American baseball player (1926–2003)

Carmen Louis Mauro (November 10, 1926 – December 19, 2003) was an American professional baseball outfielder. He played all or part of four seasons in Major League Baseball between 1948 and 1953.

==Biography==
Seventeen-year-old Mauro was signed as an amateur free agent by the Chicago Cubs before the 1944 season. The young outfielder was farmed out to the Lockport Cubs of the Class D Pennsylvania–Ontario–New York League (PONY League), where he appeared in 89 games and hit .294. Carmen spent his first five seasons in the minors, hitting over .300 twice: first in 1945, in a split season with the class B Hagerstown Owls and the Portsmouth Cubs, hitting .305 with 6 homers; secondly in 1947, when he hit .308 for the Des Moines Bruins of the class A Western League.

Mauro got about as late a season call-up as a man could get when the parent Chicago Cubs brought him to Wrigley Field on October 1, 1948. He appeared in three games, picking up one hit in five at-bats, his first big league hit being an inside-the-park homer off Murry Dickson of the St. Louis Cardinals. He spent two full seasons with the Cubs, hitting .227 in 1950 but only .172 in 1951. The Cubbies traded him to the Brooklyn Dodgers for Toby Atwell in December, who sent the 25-year-old Mauro to the International League for his career year, hitting .327 with eleven homers in 140 games for the Montreal Royals in 1952.

Mauro started out 1953 with the Dodgers, getting into only eight games before being taken off waivers by the Washington Senators in May, and then again off waivers by the Philadelphia Athletics in June. He managed to hit an aggregate .255 for the season, his last in the bigs, finishing his four-year big league career with a .231 average and two home runs in 456 plate appearances.

He spent five more years in the minors, almost all in the Pacific Coast League with the Seattle Rainiers, ending a 14-year minor league career in 1958 with a .295 average and 84 home runs. When his playing days were over, he earned a bachelor's degree and a master's degree in education at the University of Washington and served as the Huskies' head baseball coach from 1961 to 1963. From 1964 until his retirement in 1986 he taught, directed student services and coached baseball at Cuesta Junior College in San Luis Obispo, California. An accomplished pianist, organist and accordionist, he was honored with the establishment of a Carmen Mauro Music Scholarship at Cuesta in 1990. He died at 77 on December 19, 2003, in Carmichael, California.

> [Stored entries]:
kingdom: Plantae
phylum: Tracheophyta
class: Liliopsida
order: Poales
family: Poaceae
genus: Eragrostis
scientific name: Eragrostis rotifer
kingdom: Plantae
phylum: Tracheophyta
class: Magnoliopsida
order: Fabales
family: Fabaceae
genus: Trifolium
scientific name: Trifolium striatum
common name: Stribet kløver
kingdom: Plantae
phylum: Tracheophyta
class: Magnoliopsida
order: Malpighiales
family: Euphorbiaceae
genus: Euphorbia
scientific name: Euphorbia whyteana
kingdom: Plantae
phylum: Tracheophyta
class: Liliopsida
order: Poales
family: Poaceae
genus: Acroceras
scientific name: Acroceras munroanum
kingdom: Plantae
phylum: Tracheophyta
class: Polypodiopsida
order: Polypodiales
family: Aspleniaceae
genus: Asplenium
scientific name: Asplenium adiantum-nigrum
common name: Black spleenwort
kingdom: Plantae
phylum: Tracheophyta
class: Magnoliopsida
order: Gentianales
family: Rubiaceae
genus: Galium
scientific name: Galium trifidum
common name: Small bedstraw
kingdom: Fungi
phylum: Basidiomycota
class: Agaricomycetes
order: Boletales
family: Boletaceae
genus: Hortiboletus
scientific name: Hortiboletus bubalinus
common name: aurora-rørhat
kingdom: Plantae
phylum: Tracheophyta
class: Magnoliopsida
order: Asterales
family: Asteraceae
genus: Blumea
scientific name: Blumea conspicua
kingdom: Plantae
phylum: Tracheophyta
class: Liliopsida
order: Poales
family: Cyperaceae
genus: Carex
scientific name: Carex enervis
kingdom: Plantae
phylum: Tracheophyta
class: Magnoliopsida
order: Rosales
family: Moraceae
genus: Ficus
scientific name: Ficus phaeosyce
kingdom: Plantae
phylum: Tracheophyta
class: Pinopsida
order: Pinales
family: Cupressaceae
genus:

> [ASSIGNMENT]: Write out the passage on Carmen Mauro word for word, beginning at the words "American baseball player" and stopping after "A Western League.".

> [OUTPUT FOR THIS TASK]:
American baseball player (1926–2003)

Carmen Louis Mauro (November 10, 1926 – December 19, 2003) was an American professional baseball outfielder. He played all or part of four seasons in Major League Baseball between 1948 and 1953.

==Biography==
Seventeen-year-old Mauro was signed as an amateur free agent by the Chicago Cubs before the 1944 season. The young outfielder was farmed out to the Lockport Cubs of the Class D Pennsylvania–Ontario–New York League (PONY League), where he appeared in 89 games and hit .294. Carmen spent his first five seasons in the minors, hitting over .300 twice: first in 1945, in a split season with the class B Hagerstown Owls and the Portsmouth Cubs, hitting .305 with 6 homers; secondly in 1947, when he hit .308 for the Des Moines Bruins of the class A Western League.